Chinese-American mathematician

Sijue Wu (邬似珏 (Wū Sìjué); born May 15, 1964) is a Chinese American mathematician who works as the Robert W. and Lynne H. Browne Professor of Mathematics at the University of Michigan. Her research involves the mathematics of water waves.

==Education and career==
Wu earned bachelor's and master's degrees in 1983 and 1986 from Peking University. She completed her doctorate in 1990 from Yale University, under the supervision of Ronald Coifman. After a temporary instructorship at New York University, she became an assistant professor at Northwestern University. She moved in 1996 to the University of Iowa and again to the University of Maryland, College Park in 1998. She became the Browne Professor at the University of Michigan in 2008.

==Awards and honors==
A 1997 paper by Wu in Inventiones Mathematicae, "Well-posedness in Sobolev spaces of the full water wave problem in 2-D", was the subject of a featured review in Mathematical Reviews.

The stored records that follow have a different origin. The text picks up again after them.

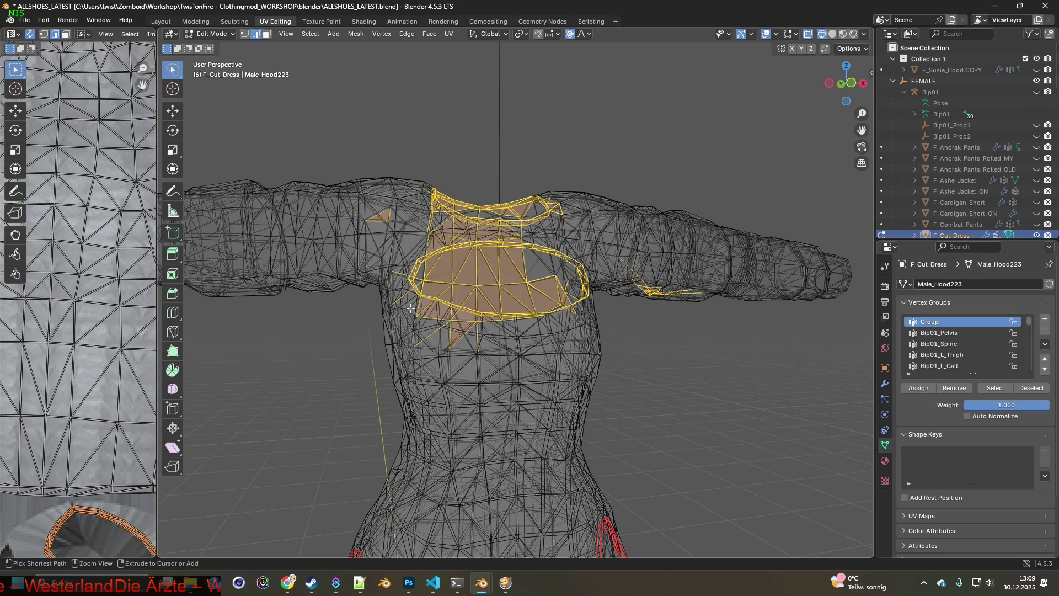
pyautogui.moveTo(488, 341)
pyautogui.keyDown('ctrl'); pyautogui.mouseDown()
pyautogui.moveTo(398, 323)
pyautogui.moveTo(510, 365)
pyautogui.moveTo(492, 328)
pyautogui.moveTo(383, 310)
pyautogui.moveTo(397, 320)
pyautogui.mouseUp(); pyautogui.keyUp('ctrl')
pyautogui.moveTo(398, 320); pyautogui.dragTo(447, 329, button='middle')
# Deselect stray upper-chest and lower faces, keeping only the top band selected.
pyautogui.moveTo(410, 269)
pyautogui.mouseDown(button='middle')
pyautogui.moveTo(474, 238)
pyautogui.moveTo(481, 245)
pyautogui.mouseUp(button='middle')
pyautogui.moveTo(437, 229)
pyautogui.keyDown('ctrl'); pyautogui.mouseDown()
pyautogui.moveTo(530, 231)
pyautogui.moveTo(499, 254)
pyautogui.mouseUp(); pyautogui.keyUp('ctrl')
pyautogui.moveTo(500, 254)
pyautogui.mouseDown(button='middle')
pyautogui.moveTo(475, 268)
pyautogui.moveTo(484, 280)
pyautogui.mouseUp(button='middle')
pyautogui.moveTo(542, 285)
pyautogui.mouseDown()
pyautogui.moveTo(646, 292)
pyautogui.moveTo(706, 353)
pyautogui.moveTo(604, 381)
pyautogui.moveTo(439, 355)
pyautogui.moveTo(413, 305)
pyautogui.moveTo(444, 295)
pyautogui.mouseUp()
pyautogui.moveTo(444, 295); pyautogui.dragTo(474, 243, button='middle')
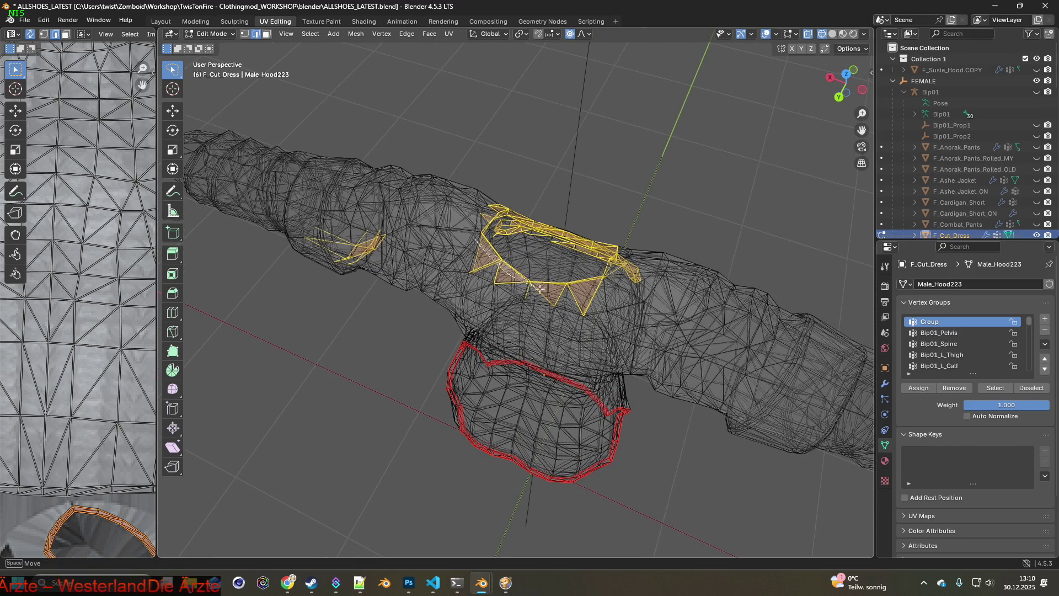
pyautogui.keyDown('ctrl'); pyautogui.moveTo(615, 297); pyautogui.dragTo(461, 302); pyautogui.keyUp('ctrl')
# Deselect the small stray faces beside the neck ring, then cancel the knife cut.
pyautogui.moveTo(460, 302); pyautogui.dragTo(325, 220, button='middle')
pyautogui.moveTo(301, 281)
pyautogui.mouseDown(button='middle')
pyautogui.moveTo(527, 309)
pyautogui.moveTo(529, 286)
pyautogui.mouseUp(button='middle')
pyautogui.moveTo(553, 253)
pyautogui.keyDown('ctrl'); pyautogui.mouseDown()
pyautogui.moveTo(613, 236)
pyautogui.moveTo(603, 301)
pyautogui.mouseUp(); pyautogui.keyUp('ctrl')
pyautogui.moveTo(551, 240)
pyautogui.keyDown('ctrl'); pyautogui.mouseDown()
pyautogui.moveTo(645, 256)
pyautogui.moveTo(543, 279)
pyautogui.mouseUp(); pyautogui.keyUp('ctrl')
pyautogui.moveTo(358, 251)
pyautogui.mouseDown(button='middle')
pyautogui.moveTo(534, 277)
pyautogui.moveTo(586, 264)
pyautogui.moveTo(594, 248)
pyautogui.moveTo(525, 288)
pyautogui.moveTo(507, 281)
pyautogui.mouseUp(button='middle')
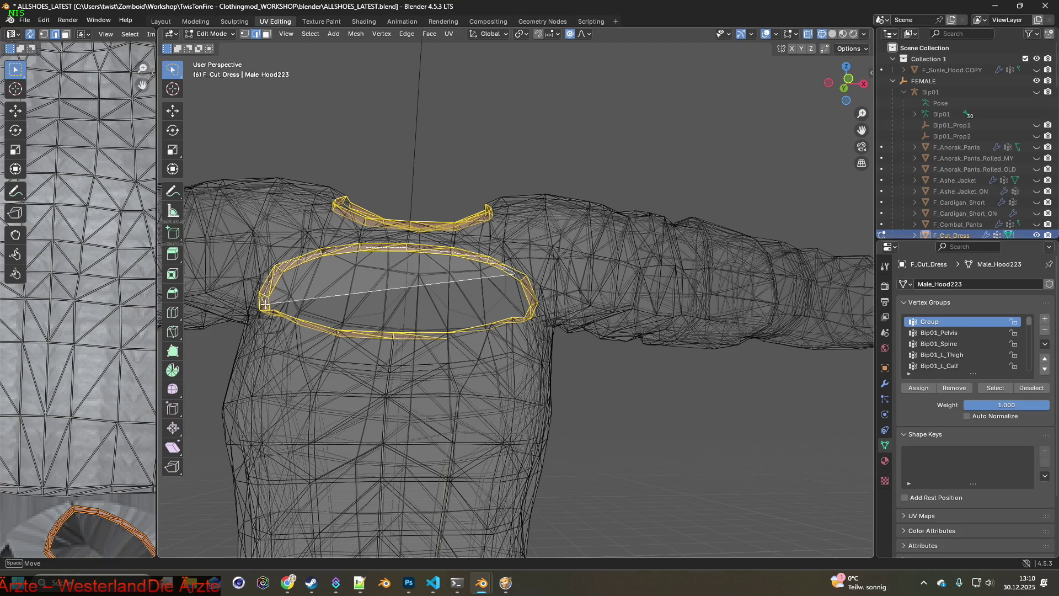
pyautogui.press('Escape')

Wu was an invited speaker at the International Congress of Mathematicians in 2002, speaking on partial differential equations.

She won the Ruth Lyttle Satter Prize in Mathematics and the silver Morningside Medal in 2001, and the gold Morningside Medal in 2010, becoming the first female mathematician to win the gold medal. She was elected to the American Academy of Arts and Sciences in 2022.